International comparison of the prevalence of myocardial infarction shows it is the highest in Western countries and the lowest in Japan, among all regions that were surveyed [ 23, 24]. The low incidence of VF and VT in Japan result from differences in the disease structure mentioned above. The present findings are most consistent with those reported by Czapla et al. [ 25] because they showed that VF and VT had a higher chance of ROSC in Poland. Despite the variety of styles of prehospital emergency in different countries, the contributing factors to ROSC were examined by the international Utstein styles. Therefore, a detailed epidemiological survey is warranted in future.
Second, epinephrine administration was shown to contribute to ROSC in the present study. In Japan, epinephrine administration by an EMT was approved in 2006. Like the current study, epinephrine administration at an early stage has been reported to contribute to ROSC [ 26]. Thus, seamless cooperation between prehospital emergency care and hospitals in each regional area is essential for the prompt administration of epinephrine.
Third, the present results revealed a physician-staffed ambulance contributes to ROSC—in this case, physicians riding in a fire department ambulance to the scene. In Japan, this generally means a system in which not only an ambulance and EMTs are stationed in an emergency room but also physicians and EMTs dispatched by an ambulance upon request. This system may have contributed to ROSC by increasing the types of medical activities, such as prompt basic life support and epinephrine administration at the site. There have also been many reports on the usefulness of a nontransporting EMS vehicle system [ 27, 28], which was introduced in various areas in Japan beginning in 1991. However, a physician is not necessarily onboard all such vehicles, with figures indicating that a physician is only onboard in 4.2% of cases. This system should lead to improvement of EMT performance and the quality of medical control; thus, nationwide development of this system is desired.

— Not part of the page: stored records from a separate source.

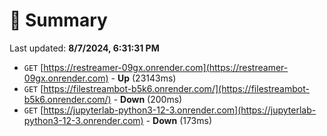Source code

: # 📖 Summary
Last updated: **8/7/2024, 6:31:31 PM**

- `GET` [https://restreamer-09gx.onrender.com](https://restreamer-09gx.onrender.com) - **Up** (23143ms)
- `GET` [https://filestreambot-b5k6.onrender.com/](https://filestreambot-b5k6.onrender.com/) - **Down** (200ms)
- `GET` [https://jupyterlab-python3-12-3.onrender.com](https://jupyterlab-python3-12-3.onrender.com) - **Down** (173ms)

In the present study, cardiac arrest cases of both cardiogenic and noncardiogenic etiology were included in the analysis, which affected results related to initial ECG and defibrillation. Also, “other cases of ECG” that were measured by EMTs were excluded from the analysis. This group included cases in which a normal sinus rhythm had resumed before the arrival of EMTs. This, therefore, included PAD cases, which may have lowered the performance rate of PAD. Furthermore, multiple medical activities, such as epinephrine administration, defibrillation, and airway maintenance using a device, may have been performed in the same case, and the contribution of each medical activity could not be analyzed independently.
The present study analyzed factors related to ROSC in OHCA cases. The results showed that “VF/VT”, “epinephrine administration” and “doctor-staffed ambulance” contributed to ROSC, which is a prerequisite of successful social rehabilitation. The importance of promptly performing CPR for VF and VT cases, the early administration of epinephrine, and the preparation of an emergency system in the community were shown to be essential to achieve ROSC in OHCA patients in a timely manner and subsequent social rehabilitation.
Conflict of interest
The authors declare no conflicts of interest associated with this manuscript.